In this economy the bakery business has to combine labor with cogs to be run efficient. We used to plug in labor at a certain % across the board. But we must now calculate individual labor in relationship to each product. We no longer afford a benchman(scaling-filling-etc.), production finisher(flip pans-score breads etc.) . Replacing these positions comes from overlapping with skilled labor at a higher price. It is very hard to remain up-scale and profitable now a days. You must market yourself as a tradition with your customers like the old days. If they don't think of you as soon as the bakery thought comes to mind you will never succeed.
The mixes become cost efficient when you factor labor and shrink.
It cost me $770. to move a 60 qt mixer across towm because of the weight. Required a special lift on the truck.


----------



## kokopuffs (Aug 4, 2000)

I'm not a food professional, just a foodie. However, it costs about $350 to move a 9 foot pool table across town and set up. So doesn't $770 sound a bit high for moving a large mixer?


----------



## panini (Jul 28, 2001)

I'm assuming a mixer is much more difficult to move then a pool table. It cannot be put on its side or anything. The movers had to be commercial equipment movers. It was so top heavy and all the weight is concentrated ina small area .They had to lift it
onto the dolly with a hoist. I have moved pool tables before but I would not even attempt to move a large mixer. I thought the price was a bargin 4men4 hrs. insured and installed(hard wired)


----------



## kuan (Jun 11, 2001)

We've moved a mixer from one hotel to another before and it required an engine hoist to put it on a pallet, one of those pallet movers, 4 guys, a truck with a liftgate, and beers at the bar for the delivery guys after the job. I think it was 120 quart? We used to put 2 cases of potatoes in there for mashed potatoes. You can't even lift the bowl alone unless you're one of those guys competing in the World's strongest Man competition. It was quite an epic.

Kuan


----------



## isaac (Jun 9, 2001)

my two cents:

on the mix issue... i cant stand the majority of box mix products out there.. speically the cake mixes. a restaurant that i apprentashipped at used box mixes.. fine for that place sence there was no real bakers there... the sad story.. even the cooks screwed up the box mix... he he ..

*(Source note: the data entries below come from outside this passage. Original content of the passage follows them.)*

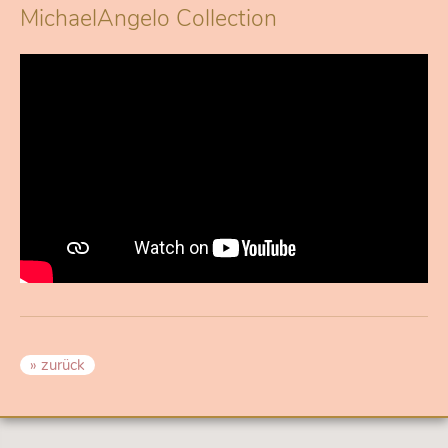
MichaelAngelo Collection
» zurück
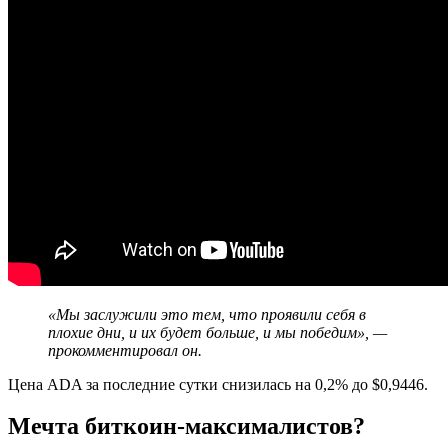
«Мы заслужили это тем, что проявили себя в
плохие дни, и их будет больше, и мы победим», —
прокомментировал он.
Цена ADA за последние сутки снизилась на 0,2% до $0,9446.
Мечта биткоин-максималистов?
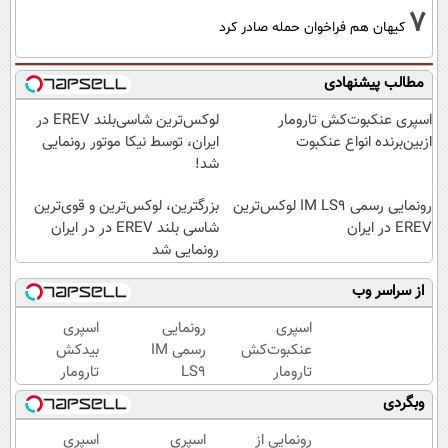
7
کیهان هم فراخوان حمله صادر کرد
مطالب پیشنهادی
اسپری عنکبوت‌‌کش تارومار
لوکس‌ترین شاسی‌بلند EREV در
ازبین‌برنده انواع عنکبوت
ایران، توسط نیکا موتور رونمایی
شد!
رونمایی رسمی IM LS9 لوکس‌ترین
بزرگترین، لوکس‌ترین و قوی‌ترین
EREV در ایران
شاسی بلند EREV در در ایران
رونمایی شد
از سراسر وب
اسپری
رونمایی
اسپری
عنکبوت‌‌کش
رسمی IM
بیدکش
تارومار
LS9
تارومار
ازبین‌برنده
لوکس‌ترین
با
وبگردی
انواع
EREV در
اثرفوری
عنکبوت
ایران
،
رونمایی از
اسپری
اسپری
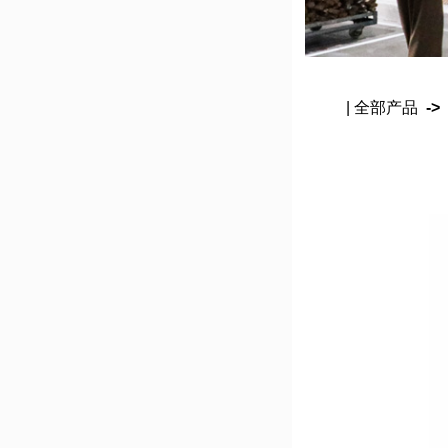
| 全部产品
->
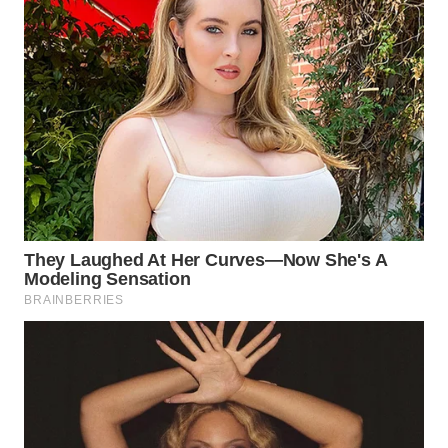
WN
INDRAMAYU
WN
KUNINGAN
WN
MAJALENGKA
WN
SUBANG
WN
SUKABUMI
WN
PURWAKARTA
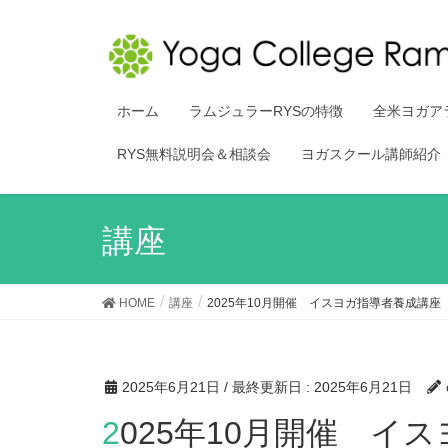
ホーム
ラムジュラーRYSの特徴
全米ヨガア
RYS無料説明会＆相談会
ヨガスクール講師紹介
講座
HOME
講座
2025年10月開催 イスヨガ指導者養成講座
2025年6月21日
/ 最終更新日 :
2025年6月21日
2025年10月開催 イスヨガ指導者養成講座 講師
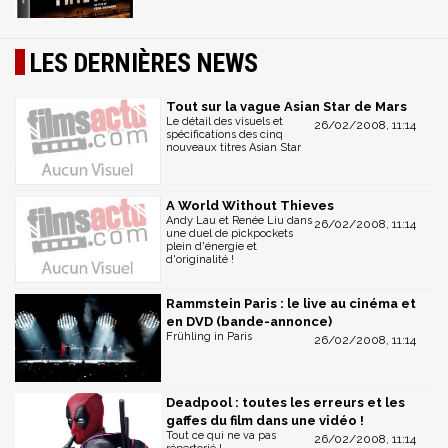
LES DERNIÈRES NEWS
Tout sur la vague Asian Star de Mars
Le détail des visuels et
26/02/2008, 11:14
spécifications des cinq
nouveaux titres Asian Star
A World Without Thieves
Andy Lau et Renée Liu dans
26/02/2008, 11:14
une duel de pickpockets
plein d'énergie et
d'originalité !
Rammstein Paris : le live au cinéma et
en DVD (bande-annonce)
Frühling in Paris
26/02/2008, 11:14
Deadpool : toutes les erreurs et les
gaffes du film dans une vidéo !
Tout ce qui ne va pas
26/02/2008, 11:14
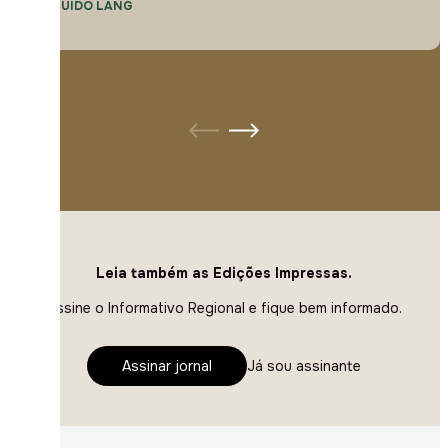
— GUIDO LANG
Leia também as Edições Impressas.
Assine o Informativo Regional e fique bem informado.
Assinar jornal
Já sou assinante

anyway... when i was working in a hotel... we costed out maiking our own bread it and it was SOOOOOO much cheaper. you would think there would be some waste... bench flour into the garbage... NOPE.. we sifted it and put it back into the container. 

we made all of our cakes from scratch... you think there would be some waste from cutting the little hump off the top.. NOPE... we made brownies out of them. 

i know that box mixes are cheaper versus scratch cakes.... however... i think if you buy the ingredents for scratch cakes in bulk.. it will even out. example... the store by my house sells cake flour... 2 pounds for 3 bucks. that would really make scratch cakes expensive. however... a 50 pound bag is 9 bucks at a bulk grocery store. so i think there is potential for cost competing for the two products.

you can also taste a big differance in box mix and scratch cakes.

i do... however.. agree that one would need experianced labor to make it all happen. 

i dont know... that is just what i think


----------



## shimmer (Jan 26, 2001)

Where I work, we have boxed mixes on the shelf, in case we are suddenly without enough desserts and need something fast. Even then, they have never just followed the directions. It is always a glorified mix- added pudding, fruit, butter, etc, etc, etc. 

I have worked in commercial bakeries as a cake decorator. They all use the same distributor, the difference is always the actual labor as far as the intricacy of decoration, but for instance when I worked at a local grocery store they far preferred quantity (and believe me, gawdy, ugly cakes) over quality. I think I lasted there two weeks. The grocery store before that had snooty customers, so we had the dilemna of very high volume vs. very few workers and even less time. It is possible to create good quality in a short amount of time, if the workers are talented enough. I agree with Kwan, this is the root problem.

Anyway, where I work now we are constantly getting samples of mixes from our distributors. We often try them out, just to see. People like the made-from-scratch stuff best, so we stick with that. They've had to hire extra pastry people, but that is because they want to maintain the quality (I"m also happy about it because I was one of those hired). The amount of ideas that are brought in and tried out is enormous. There are a few things we make every day (according to customer demand) but other than that, it is just the premise "We need to feed x amount of people." But my point is this- how many "new" things can you try that are mixes? There are only so many flavors. When you start with actual ingredients, from scratch, the sky is the limit. When you control the texture, the flavor, the mouth-feel, there are so many more possibilities. To be limited to mixes is to continue to stifle creativity. 

W. DeBord- I think we can all guess that you are not the type of person that could last very long in this type of mix/pre-made kind of situation. Hooray!!!:bounce: 

~~Shimmer~~


----------